しかし、その潤色がピアノの輪郭を侵食し、どうもスッキリしないのも事実。

今朝は久しぶりにソ連盤、メロディアのヴェデルニコフを聴いているが、軽い残響、粒立つピアノ、強靱なタッチ、それらが矛盾なく納まっていて、実に美しい。以前、一緒に聴いた友人には、「録音失敗したらシベリア流刑だから気合いが違うんじゃないの」なんて無駄口を叩いたが、そんなレベルの凄さ。

DENONのCDで聴くヴェデルノコフも決して嫌いではないのだが、セピア色の音なんだよね。遠い記憶のような。

今、メロディア盤に針を下ろすと、目の前で彼は生きている。

 

[2015-11-30] ピアノが奏でる不安の心象

  これも旧ソ連、ブレジネフ時代のメロディア盤。ヴェデルニコフガリーニンとショスタコーヴィチソナタ集。やはり録音は素晴らしい。溜息が出るような透明度が高い、無垢の音、だと思う。

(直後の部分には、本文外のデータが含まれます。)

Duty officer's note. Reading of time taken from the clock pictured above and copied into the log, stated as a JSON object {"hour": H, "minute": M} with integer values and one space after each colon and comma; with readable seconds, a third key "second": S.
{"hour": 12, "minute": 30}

 気温が急降下し、いよいよ冬の到来になってきて、このような音楽の素晴らしさ、が心身ともに染みいるようになってきた。CDで聴く音色は少し暗い感じで、その音がある種の叙情を感じさせるような感じなのだけど、レコードで聴くとピアノそのものの音があって、その音が計り知れない不安を帯びている感じが良く伝わる。modern ageの暗部を遠望するような、不安な心象が伝わる。特にB面のショスタコーヴィッチの曲を聴くとそう感じる。

 音数の少ない弱音での余韻のあるピアノの音、そのピアノが奏でる不安の心象が、21世紀の今、我々に経済的享楽を与えたPax Americanaがゆっくり消え去ろうとしている時代の不安、をなぞっているようにきこえる。

[追記]

 亡父のオーディオ用品を見ていたら、DENONのDL-103Rが出てきた。さっそく、コレで聴いている。ピアノの音が素晴らしい。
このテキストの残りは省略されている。